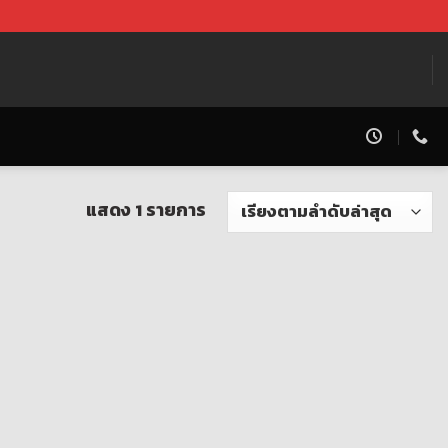
แสดง 1 รายการ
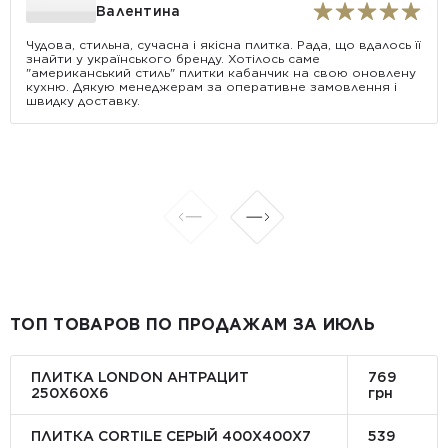
Валентина
Чудова, стильна, сучасна і якісна плитка. Рада, що вдалось її
знайти у українського бренду. Хотілось саме
"американський стиль" плитки кабанчик на свою оновлену
кухню. Дякую менеджерам за оперативне замовлення і
швидку доставку.
ТОП ТОВАРОВ ПО ПРОДАЖАМ ЗА ИЮЛЬ
ПЛИТКА LONDON АНТРАЦИТ
769
250Х60Х6
грн
ПЛИТКА CORTILE СЕРЫЙ 400X400X7
539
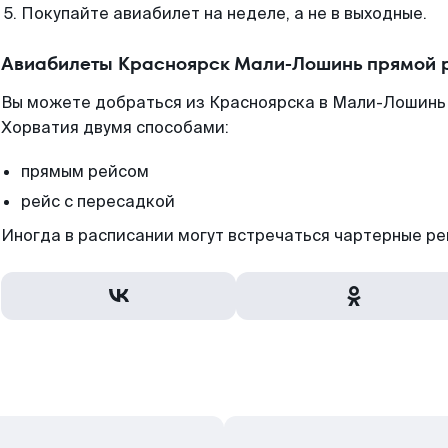
Покупайте авиабилет на неделе, а не в выходные.
Авиабилеты Красноярск Мали-Лошинь прямой р
Вы можете добраться из Красноярска в Мали-Лошинь 
Хорватия двумя способами:
прямым рейсом
рейс с пересадкой
Иногда в расписании могут встречаться чартерные ре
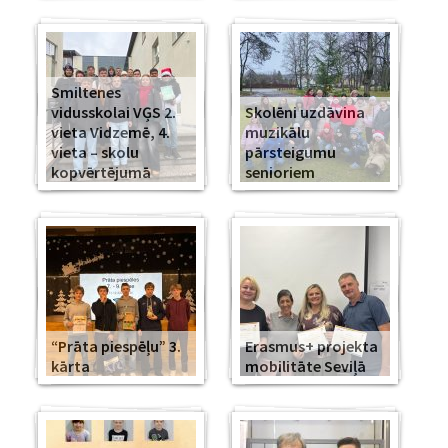
Smiltenes
vidusskolai VĢS 2.
Skolēni uzdāvina
vieta Vidzemē, 4.
muzikālu
vieta – skolu
pārsteigumu
kopvērtējumā
senioriem
“Prāta piespēļu” 3.
Erasmus+ projekta
kārta
mobilitāte Seviļā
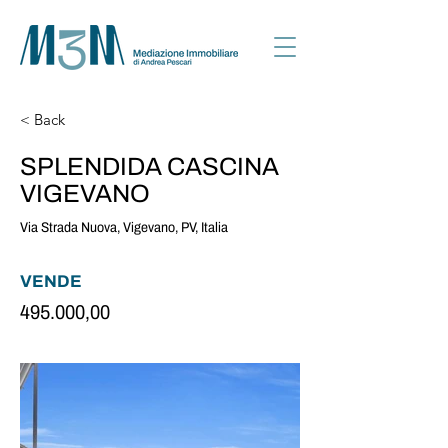
< Back
SPLENDIDA CASCINA
VIGEVANO
Via Strada Nuova, Vigevano, PV, Italia
VENDE
495.000,00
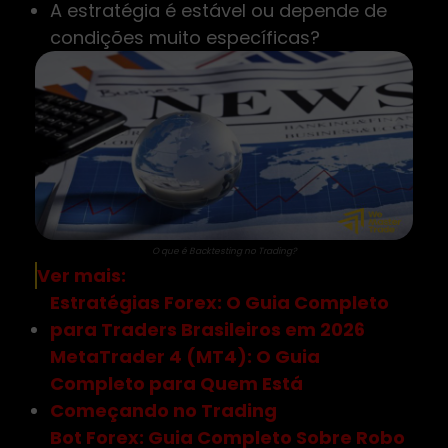
A estratégia é estável ou depende de
condições muito específicas?
O que é Backtesting no Trading?
Ver mais:
Estratégias Forex: O Guia Completo
para Traders Brasileiros em 2026
MetaTrader 4 (MT4): O Guia
Completo para Quem Está
Começando no Trading
Bot Forex: Guia Completo Sobre Robo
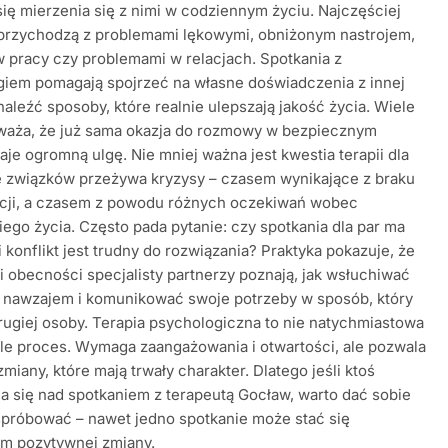
ię mierzenia się z nimi w codziennym życiu. Najczęściej
 przychodzą z problemami lękowymi, obniżonym nastrojem,
 pracy czy problemami w relacjach. Spotkania z
giem pomagają spojrzeć na własne doświadczenia z innej
znaleźć sposoby, które realnie ulepszają jakość życia. Wiele
waża, że już sama okazja do rozmowy w bezpiecznym
aje ogromną ulgę. Nie mniej ważna jest kwestia terapii dla
e związków przeżywa kryzysy – czasem wynikające z braku
cji, a czasem z powodu różnych oczekiwań wobec
iego życia. Często pada pytanie: czy spotkania dla par ma
li konflikt jest trudny do rozwiązania? Praktyka pokazuje, że
ki obecności specjalisty partnerzy poznają, jak wsłuchiwać
e nawzajem i komunikować swoje potrzeby w sposób, który
drugiej osoby. Terapia psychologiczna to nie natychmiastowa
le proces. Wymaga zaangażowania i otwartości, ale pozwala
miany, które mają trwały charakter. Dlatego jeśli ktoś
a się nad spotkaniem z terapeutą Gocław, warto dać sobie
spróbować – nawet jedno spotkanie może stać się
em pozytywnej zmiany.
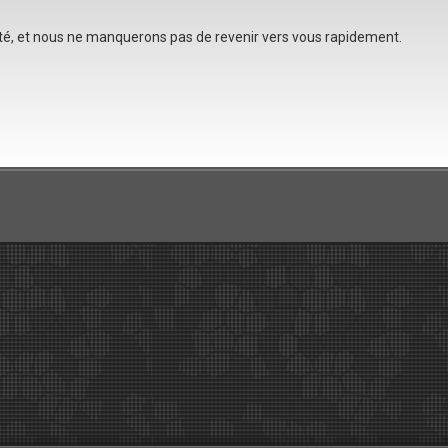
été, et nous ne manquerons pas de revenir vers vous rapidement.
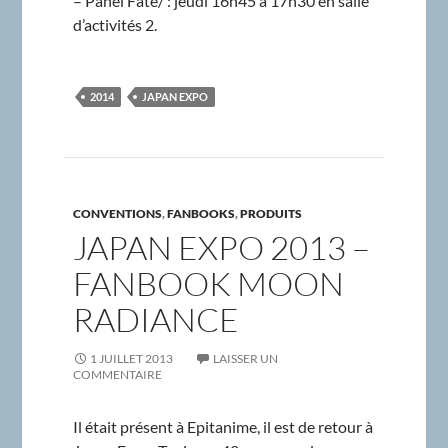
– Panel Fate/ : jeudi 16h45 à 17h30 en salle
d’activités 2.
2014
JAPAN EXPO
CONVENTIONS
,
FANBOOKS
,
PRODUITS
JAPAN EXPO 2013 –
FANBOOK MOON
RADIANCE
1 JUILLET 2013
LAISSER UN
COMMENTAIRE
Il était présent à Epitanime, il est de retour à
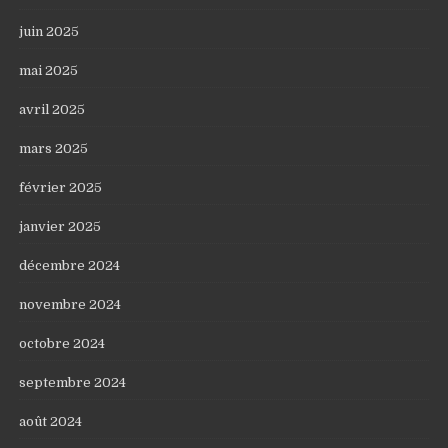
juin 2025
mai 2025
avril 2025
mars 2025
février 2025
janvier 2025
décembre 2024
novembre 2024
octobre 2024
septembre 2024
août 2024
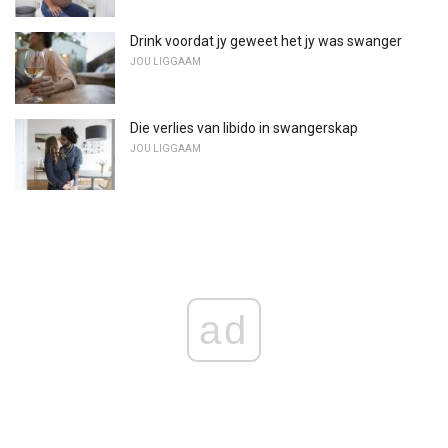
Drink voordat jy geweet het jy was swanger
JOU LIGGAAM
Die verlies van libido in swangerskap
JOU LIGGAAM
ad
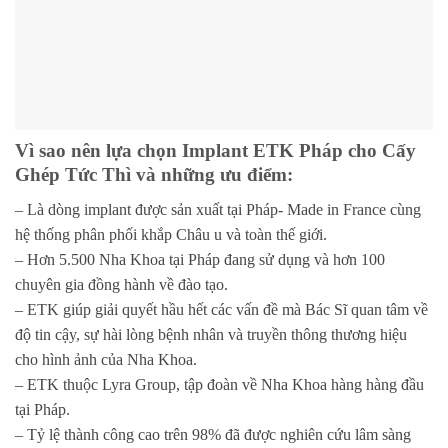
Vì sao nên lựa chọn Implant ETK Pháp cho
Cấy
Ghép Tức Thì
và những ưu điểm:
– Là dòng implant được sản xuất tại Pháp- Made in France cùng
hệ thống phân phối khắp Châu u và toàn thế giới.
– Hơn 5.500 Nha Khoa tại Pháp đang sử dụng và hơn 100
chuyên gia đồng hành về đào tạo.
– ETK giúp giải quyết hầu hết các vấn đề mà Bác Sĩ quan tâm về
độ tin cậy, sự hài lòng bệnh nhân và truyền thông thương hiệu
cho hình ảnh của Nha Khoa.
– ETK thuộc Lyra Group, tập đoàn về Nha Khoa hàng hàng đầu
tại Pháp.
– Tỷ lệ thành công cao trên 98% đã được nghiên cứu lâm sàng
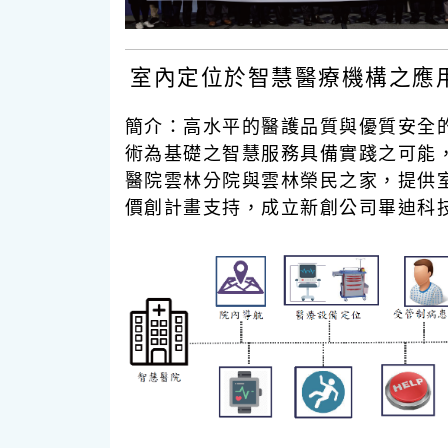
室內定位於智慧醫療機構之應
簡介：
高水平的醫護品質與優質安全
術為基礎之智慧服務具備實踐之可能
醫院雲林分院與雲林榮民之家，提供
價創計畫支持，成立新創公司畢迪科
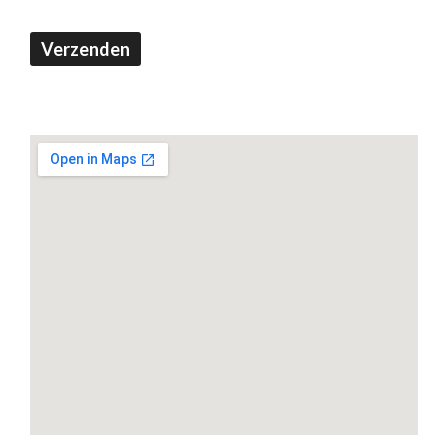
Verzenden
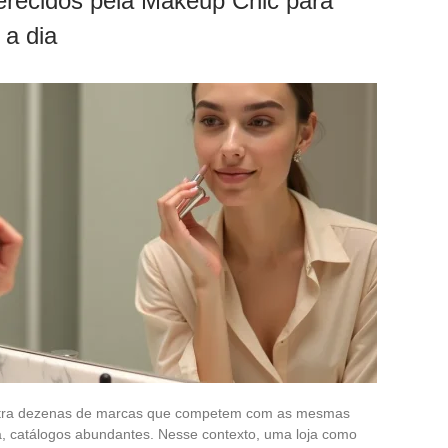
erecidos pela Makeup Chic para
 a dia
tra dezenas de marcas que competem com as mesmas
a, catálogos abundantes. Nesse contexto, uma loja como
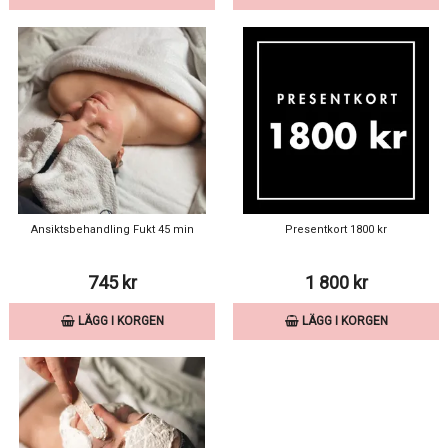
Ansiktsbehandling Fukt 45 min
Presentkort 1800 kr
745 kr
1 800 kr
LÄGG I KORGEN
LÄGG I KORGEN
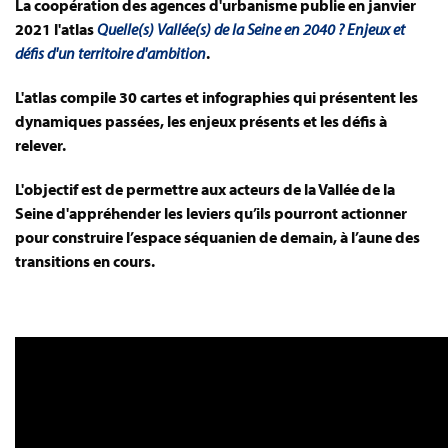
La coopération des agences d'urbanisme publie en janvier
2021 l'atlas
Quelle(s) Vallée(s) de la Seine en 2040 ? Enjeux et
défis d'un territoire d'ambition
.
L'atlas compile 30 cartes et infographies qui présentent les
dynamiques passées, les enjeux présents et les défis à
relever.
L'objectif est de permettre aux acteurs de la Vallée de la
Seine d'appréhender les leviers qu’ils pourront actionner
pour construire l’espace séquanien de demain, à l’aune des
transitions en cours.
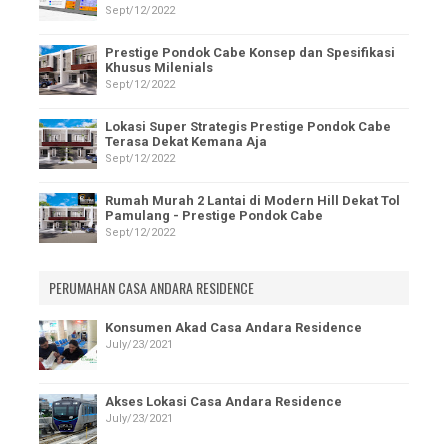
Sept/12/2022
Prestige Pondok Cabe Konsep dan Spesifikasi
Khusus Milenials
Sept/12/2022
Lokasi Super Strategis Prestige Pondok Cabe
Terasa Dekat Kemana Aja
Sept/12/2022
Rumah Murah 2 Lantai di Modern Hill Dekat Tol
Pamulang - Prestige Pondok Cabe
Sept/12/2022
PERUMAHAN CASA ANDARA RESIDENCE
Konsumen Akad Casa Andara Residence
July/23/2021
Akses Lokasi Casa Andara Residence
July/23/2021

PROBLEM TO WORK ON ▸
Everything from the first line of the entries through the line that contains "Покупайте авиабилет на" is to be reproduced exactly, except the pictures.

ANSWER BELOW ▸
แสดง 1 รายการ
Валентина
Чудова, стильна, сучасна і якісна плитка. Рада, що вдалось її
знайти у українського бренду. Хотілось саме
"американський стиль" плитки кабанчик на свою оновлену
кухню. Дякую менеджерам за оперативне замовлення і
швидку доставку.
ТОП ТОВАРОВ ПО ПРОДАЖАМ ЗА ИЮЛЬ
ПЛИТКА LONDON АНТРАЦИТ
769
250Х60Х6
грн
ПЛИТКА CORTILE СЕРЫЙ 400X400X7
539
Покупайте авиабилет на неделе, а не в выходные.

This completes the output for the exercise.